The second — and last — time I saw ELP was in Toronto for the Works tour in July, 1977 at CNE Stadium. I felt that “Pirates” was one of their masterworks, and was eager to experience that composition live. Unfortunately, this was one of the dates where the orchestra was not present. Emerson Lake and Palmer had started this tour with the orchestra traveling with the band to each city, but considering the cost of transporting a large number of musicians most dates consisted of just the band, and the Toronto stop was one of them. For whatever reason, ELP didn’t take the approach that Yes did for their Yessymphonic tour of 2001, where only the conductor travelled, and the orchestra was contracted from the city hosting the performance.
Flash forward to Yes’ Ladder tour, where I was site manager for YesWorld. It was Yes’ three-day stint at the House of Blues in Hollywood in November 1999 where I first met Keith Emerson at an after-show party. We chatted about Yes’ show that evening, including a possible tour with Yes and ELP co-headlining, though that never came to be.
The second the last time I saw Keith was even more memorable. It was after a Yes performance at Anaheim Stadium on April 20, 2004. Having an All Access pass allowed me to hang out at the hall after the show was over and socialize with friends without being shooed away. On this evening, my wife Cindy and I were heading backstage when we ran into Emerson with a female companion (apologies but her name escapes me). Having remembered me from our first encounter at the House of Blues, he asked if I could help them get backstage to say hello to the band. I was more than happy to do this, given that my pass allowed me to escort anyone backstage.

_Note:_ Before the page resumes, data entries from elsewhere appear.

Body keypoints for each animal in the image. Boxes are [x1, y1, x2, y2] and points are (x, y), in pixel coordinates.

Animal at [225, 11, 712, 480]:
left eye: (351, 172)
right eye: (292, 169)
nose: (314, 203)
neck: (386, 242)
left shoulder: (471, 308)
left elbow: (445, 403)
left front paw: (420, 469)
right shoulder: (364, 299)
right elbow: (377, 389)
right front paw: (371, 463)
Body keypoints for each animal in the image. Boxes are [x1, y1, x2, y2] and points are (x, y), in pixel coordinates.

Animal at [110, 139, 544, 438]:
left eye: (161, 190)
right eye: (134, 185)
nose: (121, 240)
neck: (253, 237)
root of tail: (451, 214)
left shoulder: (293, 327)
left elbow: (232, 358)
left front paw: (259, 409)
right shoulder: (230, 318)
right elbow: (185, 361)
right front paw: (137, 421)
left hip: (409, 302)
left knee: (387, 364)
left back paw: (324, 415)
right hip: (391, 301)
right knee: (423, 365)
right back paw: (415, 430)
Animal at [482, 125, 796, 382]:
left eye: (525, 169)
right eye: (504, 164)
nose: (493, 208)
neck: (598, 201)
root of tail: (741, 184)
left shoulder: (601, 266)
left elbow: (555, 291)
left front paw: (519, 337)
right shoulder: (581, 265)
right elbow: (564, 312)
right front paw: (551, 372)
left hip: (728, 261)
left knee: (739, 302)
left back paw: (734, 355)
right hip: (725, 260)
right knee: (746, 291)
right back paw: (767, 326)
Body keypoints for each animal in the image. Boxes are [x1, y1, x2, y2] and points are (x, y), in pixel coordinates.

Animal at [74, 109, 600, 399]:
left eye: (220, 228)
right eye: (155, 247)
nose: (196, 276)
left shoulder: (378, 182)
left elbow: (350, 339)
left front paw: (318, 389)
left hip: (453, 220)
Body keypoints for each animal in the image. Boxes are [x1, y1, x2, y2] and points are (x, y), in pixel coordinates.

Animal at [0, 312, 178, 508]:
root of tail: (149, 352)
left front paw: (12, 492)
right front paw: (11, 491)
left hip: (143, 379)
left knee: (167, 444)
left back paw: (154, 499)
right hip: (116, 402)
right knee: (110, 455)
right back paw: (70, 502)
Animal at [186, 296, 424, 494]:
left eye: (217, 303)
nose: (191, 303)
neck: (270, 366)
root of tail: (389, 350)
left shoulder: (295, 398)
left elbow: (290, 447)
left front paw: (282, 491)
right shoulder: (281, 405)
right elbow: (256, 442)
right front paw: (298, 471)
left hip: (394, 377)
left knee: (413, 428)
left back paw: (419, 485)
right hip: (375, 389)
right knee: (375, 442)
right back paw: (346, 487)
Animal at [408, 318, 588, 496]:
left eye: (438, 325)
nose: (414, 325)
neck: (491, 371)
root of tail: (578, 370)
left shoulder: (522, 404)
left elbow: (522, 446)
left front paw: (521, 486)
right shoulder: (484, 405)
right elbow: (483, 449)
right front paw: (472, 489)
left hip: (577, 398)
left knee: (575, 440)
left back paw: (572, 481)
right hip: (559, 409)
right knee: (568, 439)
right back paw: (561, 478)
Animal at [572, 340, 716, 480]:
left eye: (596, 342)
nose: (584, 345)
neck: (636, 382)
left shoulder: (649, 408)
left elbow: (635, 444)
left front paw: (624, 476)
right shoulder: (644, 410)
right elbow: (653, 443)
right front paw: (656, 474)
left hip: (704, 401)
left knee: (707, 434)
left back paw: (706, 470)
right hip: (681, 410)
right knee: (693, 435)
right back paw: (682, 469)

Upon reaching the backstage area, there appeared to be more excitement than usual. We learned that Jack Black was present and was going to have some photographs taken with the members of Yes. What was significant about this meeting was that Black had been a proponent of prog, beyond what was scripted in School of Rock, even though it probably echoed his own sentiments.
It was a no-brainer to ask if Keith Emerson would be in the photos, and pictures were taken with everyone together and in various combinations. It’s especially gratifying to see Rick Wakeman and Keith together in these photos, considering they had an ongoing friendship and admiration for each other’s talents. They would speak on many occasions of working together, which, sadly never came to pass.

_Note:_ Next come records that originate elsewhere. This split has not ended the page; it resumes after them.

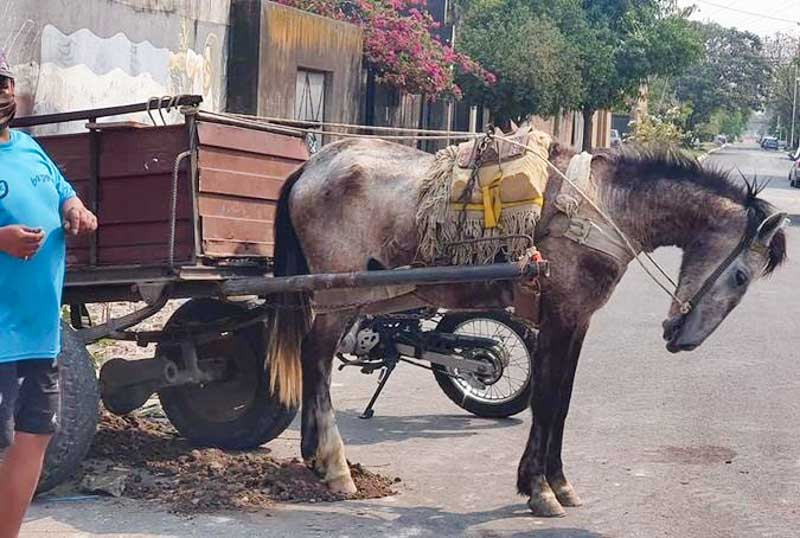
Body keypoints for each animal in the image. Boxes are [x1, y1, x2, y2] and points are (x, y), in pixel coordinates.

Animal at [264, 138, 788, 516]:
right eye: (741, 276)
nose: (683, 339)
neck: (602, 208)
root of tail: (314, 166)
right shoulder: (560, 317)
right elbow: (548, 400)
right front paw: (539, 489)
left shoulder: (576, 321)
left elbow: (562, 402)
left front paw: (557, 482)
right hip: (339, 295)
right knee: (316, 356)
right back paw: (334, 466)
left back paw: (315, 458)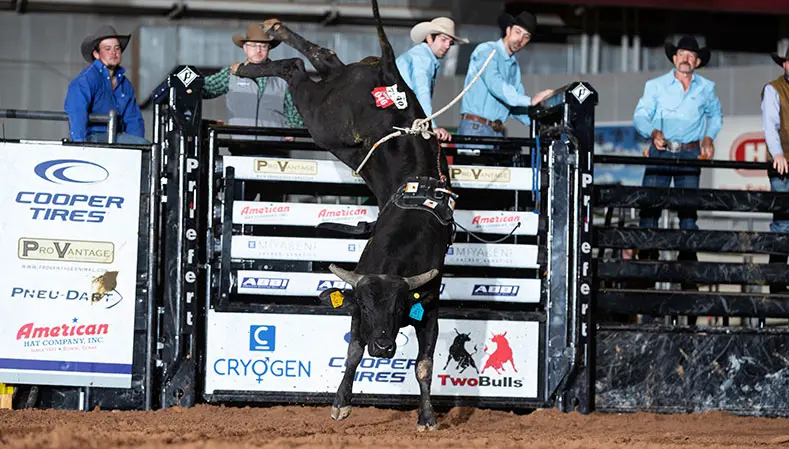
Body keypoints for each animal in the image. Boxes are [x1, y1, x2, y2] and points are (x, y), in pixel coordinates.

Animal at [232, 0, 455, 431]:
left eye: (399, 307)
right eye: (367, 307)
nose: (383, 346)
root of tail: (389, 73)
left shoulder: (430, 309)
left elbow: (423, 365)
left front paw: (426, 416)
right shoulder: (355, 306)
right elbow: (352, 352)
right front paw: (340, 403)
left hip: (331, 101)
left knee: (324, 58)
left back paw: (274, 32)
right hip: (324, 119)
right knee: (296, 69)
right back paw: (251, 63)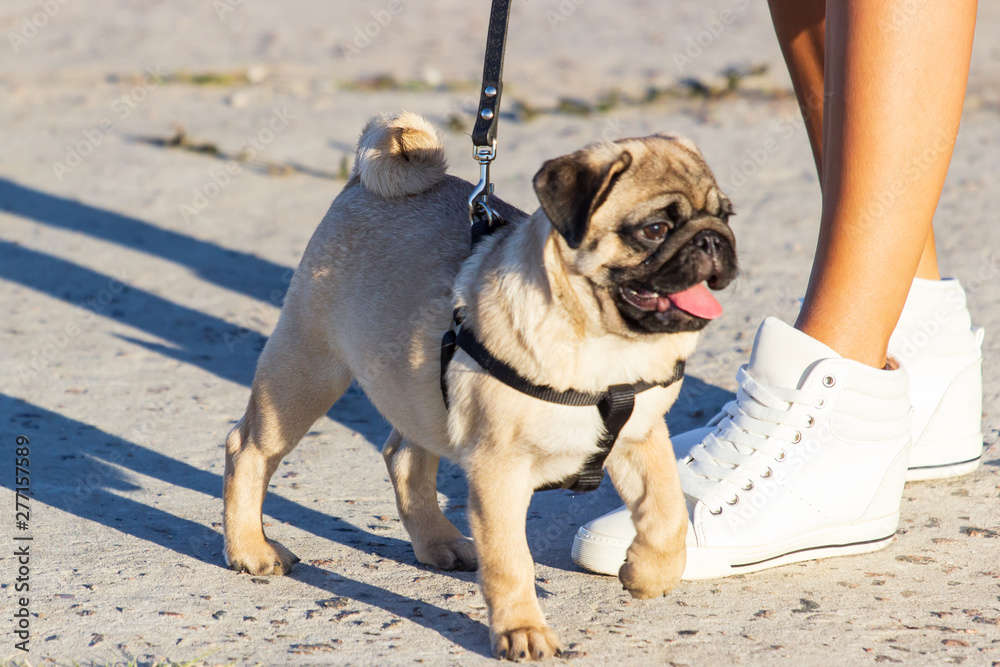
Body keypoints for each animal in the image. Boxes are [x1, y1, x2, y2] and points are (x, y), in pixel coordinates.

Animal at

Learning of Keith’s death left me numb and shaken. Too often when a musical great dies the thing to say is that the music will live on. I thought of that when I learned the news but, while it’s true in this case, it seemed to ring hollow, and does little to help deal with the loss — especially given the way Keith exited this world.

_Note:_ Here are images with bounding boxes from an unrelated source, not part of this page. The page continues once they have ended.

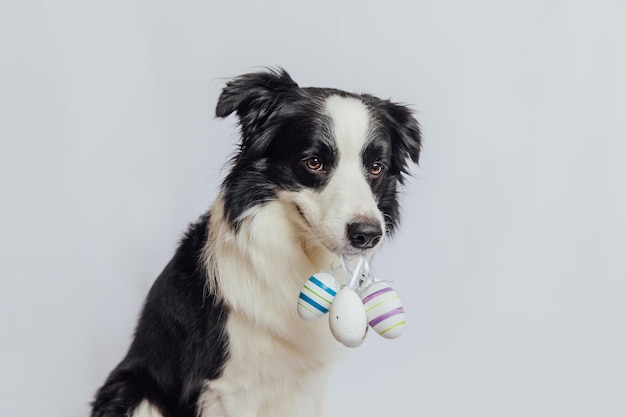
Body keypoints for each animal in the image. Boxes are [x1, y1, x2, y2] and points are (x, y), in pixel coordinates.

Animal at [90, 69, 422, 416]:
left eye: (376, 167)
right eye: (314, 162)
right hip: (134, 392)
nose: (367, 234)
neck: (301, 257)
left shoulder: (311, 384)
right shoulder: (230, 388)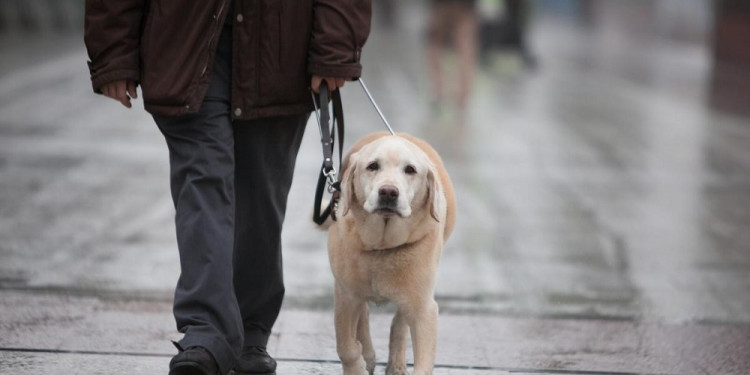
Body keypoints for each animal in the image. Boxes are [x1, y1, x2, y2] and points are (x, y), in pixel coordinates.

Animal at [326, 132, 456, 375]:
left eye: (410, 170)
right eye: (372, 166)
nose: (388, 192)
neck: (382, 246)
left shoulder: (424, 308)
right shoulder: (345, 295)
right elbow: (346, 346)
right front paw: (357, 366)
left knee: (399, 321)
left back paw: (395, 364)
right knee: (364, 315)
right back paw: (368, 355)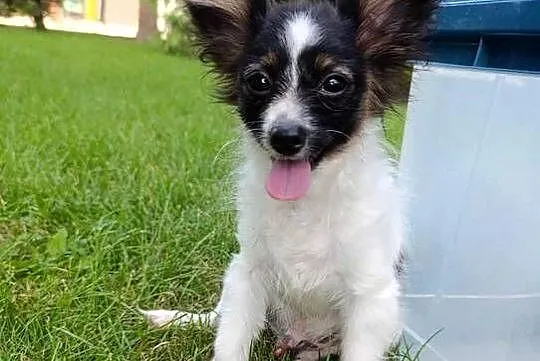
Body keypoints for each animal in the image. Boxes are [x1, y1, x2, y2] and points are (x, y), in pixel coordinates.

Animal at [146, 0, 436, 358]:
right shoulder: (249, 273)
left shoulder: (370, 295)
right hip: (235, 277)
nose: (285, 137)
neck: (305, 202)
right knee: (217, 317)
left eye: (334, 84)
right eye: (259, 80)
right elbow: (230, 340)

Having said that, there is no denying his legacy. With ELP, Keith Emerson embraced numerous musical styles and genres, many times putting a different spin on others’ compositions (including Copeland’s “Hoedown,” Mussorgsky’s “Pictures at an Exhibition”). This distinguished them from their contemporaries who may have adapted others’ songs early in their careers but ultimately abandoned them. Those classics informed ELP’s own originals, taking their fans on exciting musical journeys that may have shared similarities with their prog brethren but demonstrated how they proudly stood apart.
The news of Keith Emerson’s demise brought back how I learned about Emerson Lake and Palmer. I reconnected with John Shannon a few years ago. Although in high school we were more acquaintances than pals, we found that bit had flipped; we communicate regularly and I cherish his friendship today.
Would I have learned about ELP without John’s recommendation? Maybe. But that doesn’t change the fact that John’s casual comment that I check out this group put me on the path for a lasting passion for the wonderful music of a great band — and for Keith Emerson, one of the most talented musicians to ever walk this earth.